Tommy Gemmell was already a football legend when he brought his Dundee team to Celtic Park for a Scottish Cup tie in February 1978. His old mentor, Jock Stein, was enduring a troubled time as his Celtic side struggled to cope with the departure of Kenny Dalglish. Kenny’s leaving, coupled with the long term injuries to Pat Stanton, Danny McGrain and Alfie Conn, had resulted in a run of poor form and disastrous results that Celtic fans had never previously endured under Stein. In their previous four matches Celtic had lost them all, to Ayr United, Motherwell, Rangers and Aberdeen.
Celtic were hoping for a good Scottish Cup run to redeem themselves and Jock had sprung a couple of surprises in team selection before the game. Alan Sneddon, a recent signing from junior football at Larkhall, made his debut in the troubled right back role. Since McGrain’s injury in October, Stein had tried Roy Kay, Roy Aitken, Joe Filippi and Peter Mackie in the right back role with little success, so the hope was that Sneddon would be an answer to this long standing problem.
Stein also named Tommy Burns in the number three shorts at left back but when the game started he was to be found in his usual midfield role. This appeared to flummox the Dundee players and Burns was left unmarked to score in only four minutes, and although Dundee equalised through Erich Schaedler, Roddy MacDonald restored Celtic’s lead before half time.

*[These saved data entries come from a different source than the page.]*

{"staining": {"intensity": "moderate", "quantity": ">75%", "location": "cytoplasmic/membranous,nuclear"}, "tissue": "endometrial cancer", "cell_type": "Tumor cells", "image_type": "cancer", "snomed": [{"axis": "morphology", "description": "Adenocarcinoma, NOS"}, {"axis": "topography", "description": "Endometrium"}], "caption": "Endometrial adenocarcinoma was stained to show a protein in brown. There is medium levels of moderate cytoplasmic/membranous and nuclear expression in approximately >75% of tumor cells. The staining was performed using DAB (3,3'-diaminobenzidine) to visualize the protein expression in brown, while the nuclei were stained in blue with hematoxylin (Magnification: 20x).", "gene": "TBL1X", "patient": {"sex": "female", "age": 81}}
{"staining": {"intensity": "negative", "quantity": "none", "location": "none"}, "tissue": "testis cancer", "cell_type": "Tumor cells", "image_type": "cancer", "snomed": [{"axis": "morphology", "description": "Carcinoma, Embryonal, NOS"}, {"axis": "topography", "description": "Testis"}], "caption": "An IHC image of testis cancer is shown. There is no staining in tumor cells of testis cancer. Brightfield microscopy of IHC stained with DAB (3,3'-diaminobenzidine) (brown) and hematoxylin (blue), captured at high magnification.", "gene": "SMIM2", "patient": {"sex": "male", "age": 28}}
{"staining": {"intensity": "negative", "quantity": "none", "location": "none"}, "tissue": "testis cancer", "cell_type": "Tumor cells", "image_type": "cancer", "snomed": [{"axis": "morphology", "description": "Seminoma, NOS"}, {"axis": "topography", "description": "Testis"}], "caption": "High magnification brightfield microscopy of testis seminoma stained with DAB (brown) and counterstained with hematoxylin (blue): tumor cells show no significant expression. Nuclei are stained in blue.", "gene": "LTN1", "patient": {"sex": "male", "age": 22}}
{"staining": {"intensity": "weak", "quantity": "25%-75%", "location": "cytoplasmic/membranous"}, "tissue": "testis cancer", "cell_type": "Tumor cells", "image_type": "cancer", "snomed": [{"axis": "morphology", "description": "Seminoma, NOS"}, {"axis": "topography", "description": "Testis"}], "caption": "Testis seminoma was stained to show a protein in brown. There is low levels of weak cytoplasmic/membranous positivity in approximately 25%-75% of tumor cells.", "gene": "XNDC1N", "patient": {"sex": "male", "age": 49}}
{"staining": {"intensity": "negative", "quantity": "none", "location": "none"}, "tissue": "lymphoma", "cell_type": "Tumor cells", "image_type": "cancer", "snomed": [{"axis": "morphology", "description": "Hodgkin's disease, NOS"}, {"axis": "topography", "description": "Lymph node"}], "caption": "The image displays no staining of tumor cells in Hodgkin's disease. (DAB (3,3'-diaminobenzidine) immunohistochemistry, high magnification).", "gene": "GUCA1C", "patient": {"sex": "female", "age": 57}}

The Celtic fans standing in the 22,000 crowd on a bitterly cold winter’s night could not imagine what the second half was to bring. For the first time in a long, arduous season Celtic began to play with their accustomed style and verve. Conn, returning from long term injury gave glimpses of the undoubted talent everyone knew he possessed and, with Burns and Ronnie Glavin controlling the midfield, a steady stream of attacks rained down on the Dundee defence.
George McCluskey had been a youth prodigy at Celtic but had struggled in previous seasons to make in impact due to injury. This was to be the night George came to the fore and realise his potential at long last and he scored a superb second half hat trick. The pick of his goals was when he was sent clear by an excellent pass from Sneddon and strode forward to fire a shot past Dundee keeper, Ally Donaldson.
McCluskey’s strike partner, Tom McAdam, helped himself to two more goals as Celtic hammered in seven. The eventual 7-1 result, always a score line close to every Celtic fan’s heart, caused the fans to roar their approval as the goals warmed them up in the bitter cold.
Sneddon and McCluskey were the stand outs on the night and made the headlines in next day’s newspapers. Both players had made a huge impression to give everyone at the club optimism for the future. Sneddon’s keen tackling and distribution, together with McCluskey’s touch play and opportunism had been hugely impressive throughout the match.
Sadly, this result was to be a false dawn. In the next round the Celts were eliminated by first division Kilmarnock at Rugby Park which only served to round off a disastrous season and when the campaign ended, the great Stein made way for Billy McNeill to return from managing Aberdeen to take over at Parkhead. This game was probably the last time that a Celtic team under Jock Stein hit the heights expected of them and, at the very least, gave the supporters one happy memory in an instantly forgettable season.
And one can only wonder what big Jock and Tam Gemmell discussed after the game.